Hailey was last seen on Monday, December 27th, 2010, in Colorado City in Mitchell County, Texas. According to investigators, she was reported missing the next day, December 28th, after she failed to show up where she was expected and never came home.
Early accounts of her plans that evening quickly became a focal point for investigators: what Hailey told people she was doing, who she was supposed to see, and who actually saw her last. As search efforts expanded, the case drew widespread attention, putting pressure on law enforcement to determine whether this was a runaway scenario, an abduction, or something far worse.
Over time, authorities’ posture shifted from hoping to find a living child to treating the case as a death investigation. The Texas Department of Public Safety later described the case as a cold case involving the slaying of the teen, underscoring that investigators believed Hailey did not simply disappear on her own.
A major obstacle was the lack of a confirmed crime scene. Without a body, and without the kind of forensic starting point that can anchor a timeline, investigators were left to assemble the case from statements, phone records, movements, and contradictions.
More than two years passed with no sign of Hailey.
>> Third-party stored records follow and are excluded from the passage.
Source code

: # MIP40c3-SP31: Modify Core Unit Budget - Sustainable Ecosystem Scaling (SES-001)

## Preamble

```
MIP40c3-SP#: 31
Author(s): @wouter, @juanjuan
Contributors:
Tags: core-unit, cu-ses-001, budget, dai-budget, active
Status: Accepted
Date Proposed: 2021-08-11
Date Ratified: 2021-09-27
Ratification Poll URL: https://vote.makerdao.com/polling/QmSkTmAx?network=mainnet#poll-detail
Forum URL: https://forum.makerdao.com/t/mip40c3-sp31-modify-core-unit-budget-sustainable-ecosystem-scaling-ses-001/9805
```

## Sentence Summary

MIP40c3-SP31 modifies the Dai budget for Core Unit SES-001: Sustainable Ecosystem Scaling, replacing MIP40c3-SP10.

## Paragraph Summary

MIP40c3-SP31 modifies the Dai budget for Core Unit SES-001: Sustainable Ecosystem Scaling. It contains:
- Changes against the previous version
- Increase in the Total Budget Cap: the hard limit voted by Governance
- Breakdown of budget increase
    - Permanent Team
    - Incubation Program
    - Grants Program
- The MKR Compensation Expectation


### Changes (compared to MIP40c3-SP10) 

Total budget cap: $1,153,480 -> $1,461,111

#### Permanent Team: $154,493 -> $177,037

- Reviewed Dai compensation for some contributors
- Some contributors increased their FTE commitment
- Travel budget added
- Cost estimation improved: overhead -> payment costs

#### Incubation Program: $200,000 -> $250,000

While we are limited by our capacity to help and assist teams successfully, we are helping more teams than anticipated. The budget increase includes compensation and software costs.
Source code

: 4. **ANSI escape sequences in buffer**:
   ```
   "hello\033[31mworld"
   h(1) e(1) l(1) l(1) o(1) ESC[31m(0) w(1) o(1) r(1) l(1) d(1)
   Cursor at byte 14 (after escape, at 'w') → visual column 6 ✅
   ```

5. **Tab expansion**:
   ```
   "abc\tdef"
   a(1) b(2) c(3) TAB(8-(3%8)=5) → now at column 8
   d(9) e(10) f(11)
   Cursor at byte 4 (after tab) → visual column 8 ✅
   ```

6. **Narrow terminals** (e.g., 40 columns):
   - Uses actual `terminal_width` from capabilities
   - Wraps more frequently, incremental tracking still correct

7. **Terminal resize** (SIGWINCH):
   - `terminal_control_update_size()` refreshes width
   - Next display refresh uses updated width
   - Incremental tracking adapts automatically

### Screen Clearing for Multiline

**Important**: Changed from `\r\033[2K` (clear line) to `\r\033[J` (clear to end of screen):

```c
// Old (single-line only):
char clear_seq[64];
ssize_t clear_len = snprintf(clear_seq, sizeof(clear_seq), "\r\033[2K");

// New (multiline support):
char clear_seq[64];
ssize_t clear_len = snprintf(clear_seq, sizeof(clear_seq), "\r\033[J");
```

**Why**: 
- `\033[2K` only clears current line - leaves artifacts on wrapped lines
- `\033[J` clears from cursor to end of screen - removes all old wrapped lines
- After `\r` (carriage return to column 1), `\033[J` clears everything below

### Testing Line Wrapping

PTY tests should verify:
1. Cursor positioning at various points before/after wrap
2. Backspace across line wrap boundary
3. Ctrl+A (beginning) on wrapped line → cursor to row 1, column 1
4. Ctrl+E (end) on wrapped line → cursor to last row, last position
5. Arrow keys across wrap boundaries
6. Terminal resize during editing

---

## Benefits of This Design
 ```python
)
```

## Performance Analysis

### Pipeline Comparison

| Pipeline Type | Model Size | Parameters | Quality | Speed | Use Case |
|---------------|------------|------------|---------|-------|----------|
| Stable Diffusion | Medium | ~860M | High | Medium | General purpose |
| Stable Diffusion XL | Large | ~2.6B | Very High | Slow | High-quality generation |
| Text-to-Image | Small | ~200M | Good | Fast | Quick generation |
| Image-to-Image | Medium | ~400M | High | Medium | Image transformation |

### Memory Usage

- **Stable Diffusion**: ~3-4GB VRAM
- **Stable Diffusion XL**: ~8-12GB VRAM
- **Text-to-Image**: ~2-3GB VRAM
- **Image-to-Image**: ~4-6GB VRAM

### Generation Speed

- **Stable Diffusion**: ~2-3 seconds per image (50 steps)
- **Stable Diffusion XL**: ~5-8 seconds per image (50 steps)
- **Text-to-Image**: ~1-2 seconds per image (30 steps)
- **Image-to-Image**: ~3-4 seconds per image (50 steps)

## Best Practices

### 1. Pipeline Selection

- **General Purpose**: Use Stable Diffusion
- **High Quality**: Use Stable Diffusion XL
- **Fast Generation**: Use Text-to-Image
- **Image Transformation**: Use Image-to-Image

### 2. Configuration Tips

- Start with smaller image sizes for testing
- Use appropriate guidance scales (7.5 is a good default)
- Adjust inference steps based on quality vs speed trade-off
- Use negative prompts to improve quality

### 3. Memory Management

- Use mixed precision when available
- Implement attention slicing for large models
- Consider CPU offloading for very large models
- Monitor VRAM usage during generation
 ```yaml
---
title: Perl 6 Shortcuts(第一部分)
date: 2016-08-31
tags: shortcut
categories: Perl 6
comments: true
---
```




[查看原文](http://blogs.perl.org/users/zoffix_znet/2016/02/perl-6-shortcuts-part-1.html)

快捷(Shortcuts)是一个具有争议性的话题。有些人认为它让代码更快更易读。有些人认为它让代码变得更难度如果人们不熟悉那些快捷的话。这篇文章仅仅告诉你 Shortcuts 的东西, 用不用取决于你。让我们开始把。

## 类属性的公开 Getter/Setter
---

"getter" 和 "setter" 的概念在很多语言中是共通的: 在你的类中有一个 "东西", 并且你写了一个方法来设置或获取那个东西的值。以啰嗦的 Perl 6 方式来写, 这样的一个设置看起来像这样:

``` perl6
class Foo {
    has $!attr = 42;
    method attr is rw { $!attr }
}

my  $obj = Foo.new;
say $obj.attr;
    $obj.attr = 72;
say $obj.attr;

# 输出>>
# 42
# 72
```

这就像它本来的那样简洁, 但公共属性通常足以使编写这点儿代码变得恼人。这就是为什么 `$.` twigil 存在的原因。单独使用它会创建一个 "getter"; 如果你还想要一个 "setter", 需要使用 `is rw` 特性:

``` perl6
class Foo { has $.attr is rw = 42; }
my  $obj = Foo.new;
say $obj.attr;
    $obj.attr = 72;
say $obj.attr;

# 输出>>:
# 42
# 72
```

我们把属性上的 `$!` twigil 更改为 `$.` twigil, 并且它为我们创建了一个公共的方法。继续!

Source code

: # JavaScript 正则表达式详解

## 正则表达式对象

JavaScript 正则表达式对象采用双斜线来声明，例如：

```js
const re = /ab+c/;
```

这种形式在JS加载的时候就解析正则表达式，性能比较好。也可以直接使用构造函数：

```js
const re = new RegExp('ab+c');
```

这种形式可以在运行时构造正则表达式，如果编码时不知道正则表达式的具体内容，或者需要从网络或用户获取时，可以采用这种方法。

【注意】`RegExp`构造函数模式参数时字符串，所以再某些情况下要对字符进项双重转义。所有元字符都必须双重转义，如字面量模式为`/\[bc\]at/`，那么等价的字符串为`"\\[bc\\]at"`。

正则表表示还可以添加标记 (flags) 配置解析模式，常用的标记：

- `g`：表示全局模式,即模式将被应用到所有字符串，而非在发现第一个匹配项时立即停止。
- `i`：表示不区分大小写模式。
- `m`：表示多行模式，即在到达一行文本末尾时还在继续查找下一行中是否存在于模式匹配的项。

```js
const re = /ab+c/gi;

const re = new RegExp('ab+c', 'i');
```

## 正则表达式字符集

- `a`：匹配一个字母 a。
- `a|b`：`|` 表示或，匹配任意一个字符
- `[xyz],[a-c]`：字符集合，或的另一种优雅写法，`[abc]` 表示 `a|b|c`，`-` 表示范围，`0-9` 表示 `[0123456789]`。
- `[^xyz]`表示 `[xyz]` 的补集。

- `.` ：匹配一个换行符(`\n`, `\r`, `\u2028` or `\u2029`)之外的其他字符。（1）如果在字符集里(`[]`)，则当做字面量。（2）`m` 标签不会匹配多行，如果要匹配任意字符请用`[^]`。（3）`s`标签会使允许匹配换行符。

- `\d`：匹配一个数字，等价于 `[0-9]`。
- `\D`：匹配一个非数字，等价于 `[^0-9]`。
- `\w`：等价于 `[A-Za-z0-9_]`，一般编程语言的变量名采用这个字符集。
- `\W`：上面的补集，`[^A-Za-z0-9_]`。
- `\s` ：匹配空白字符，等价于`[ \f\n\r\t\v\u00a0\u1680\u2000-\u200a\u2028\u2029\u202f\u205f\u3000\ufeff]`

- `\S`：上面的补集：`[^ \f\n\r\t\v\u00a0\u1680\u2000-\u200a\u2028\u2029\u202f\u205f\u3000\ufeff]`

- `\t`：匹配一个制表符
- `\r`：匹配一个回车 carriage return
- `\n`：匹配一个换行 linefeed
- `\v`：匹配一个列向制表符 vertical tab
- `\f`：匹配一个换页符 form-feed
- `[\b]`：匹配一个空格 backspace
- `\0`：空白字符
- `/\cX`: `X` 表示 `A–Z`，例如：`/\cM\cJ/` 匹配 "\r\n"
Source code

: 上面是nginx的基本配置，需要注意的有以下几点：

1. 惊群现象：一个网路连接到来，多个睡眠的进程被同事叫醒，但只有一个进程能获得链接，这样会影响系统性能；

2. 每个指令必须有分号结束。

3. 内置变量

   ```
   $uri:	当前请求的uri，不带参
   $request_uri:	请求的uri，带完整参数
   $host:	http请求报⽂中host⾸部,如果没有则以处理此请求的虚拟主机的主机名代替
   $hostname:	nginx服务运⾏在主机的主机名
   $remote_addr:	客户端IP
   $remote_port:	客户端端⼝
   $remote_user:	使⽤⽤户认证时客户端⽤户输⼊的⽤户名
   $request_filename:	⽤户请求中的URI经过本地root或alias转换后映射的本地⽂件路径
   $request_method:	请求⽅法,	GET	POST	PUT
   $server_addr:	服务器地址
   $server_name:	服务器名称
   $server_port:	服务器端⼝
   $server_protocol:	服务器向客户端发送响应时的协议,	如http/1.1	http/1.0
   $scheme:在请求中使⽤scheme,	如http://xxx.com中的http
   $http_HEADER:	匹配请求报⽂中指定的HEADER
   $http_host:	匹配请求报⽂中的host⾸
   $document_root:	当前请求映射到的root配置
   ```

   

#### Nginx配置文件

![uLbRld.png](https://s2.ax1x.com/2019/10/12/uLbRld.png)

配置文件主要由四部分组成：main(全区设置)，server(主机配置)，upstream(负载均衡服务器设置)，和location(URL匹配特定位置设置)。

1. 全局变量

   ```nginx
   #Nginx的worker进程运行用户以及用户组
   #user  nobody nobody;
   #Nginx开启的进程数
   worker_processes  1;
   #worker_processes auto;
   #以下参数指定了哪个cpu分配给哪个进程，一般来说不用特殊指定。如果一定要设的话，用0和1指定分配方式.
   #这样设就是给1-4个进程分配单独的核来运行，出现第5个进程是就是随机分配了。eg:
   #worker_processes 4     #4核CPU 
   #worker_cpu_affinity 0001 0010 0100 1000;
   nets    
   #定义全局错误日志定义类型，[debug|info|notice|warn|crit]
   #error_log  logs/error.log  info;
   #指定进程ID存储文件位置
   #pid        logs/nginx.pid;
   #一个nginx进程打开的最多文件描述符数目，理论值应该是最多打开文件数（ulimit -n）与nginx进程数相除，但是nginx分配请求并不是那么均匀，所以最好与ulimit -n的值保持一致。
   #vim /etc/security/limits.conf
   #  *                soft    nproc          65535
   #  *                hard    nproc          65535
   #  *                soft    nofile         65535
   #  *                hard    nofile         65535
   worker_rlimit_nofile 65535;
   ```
Then, on March 16th, 2013, human remains were discovered near Lake J.B. Thomas in Scurry County, more than twenty miles from Colorado City.
Authorities later confirmed the remains were Hailey’s, following DNA work performed through the University of North Texas Center for Human Identification. Forensic examination suggested she had died from blunt force trauma to the head.
In June 2021, DPS publicly announced that Shawn Adkins, the boyfriend of Hailey’s mother, had been charged with murder in connection with Hailey’s death. Adkins was reportedly the last person to see Hailey alive, and had allegedly threatened both Hailey and her mother. A search of Adkins’ possessions uncovered child pornography.
In January 2022, news reports indicated Adkins was indicted on murder and tampering with evidence charges. But the prosecution hit serious evidentiary hurdles. In June 2023, prosecutors moved to dismiss the case, citing the need for additional investigation and forensic testing. Court reporting on that dismissal noted that, even with charges dropped, prosecutors still described Adkins as their primary suspect.
Despite their suspicions, Hailey Dunn’s disappearance and probable murder remains officially unsolved. The Texas Rangers continue to list the case as an unsolved cold case and still seek public tips.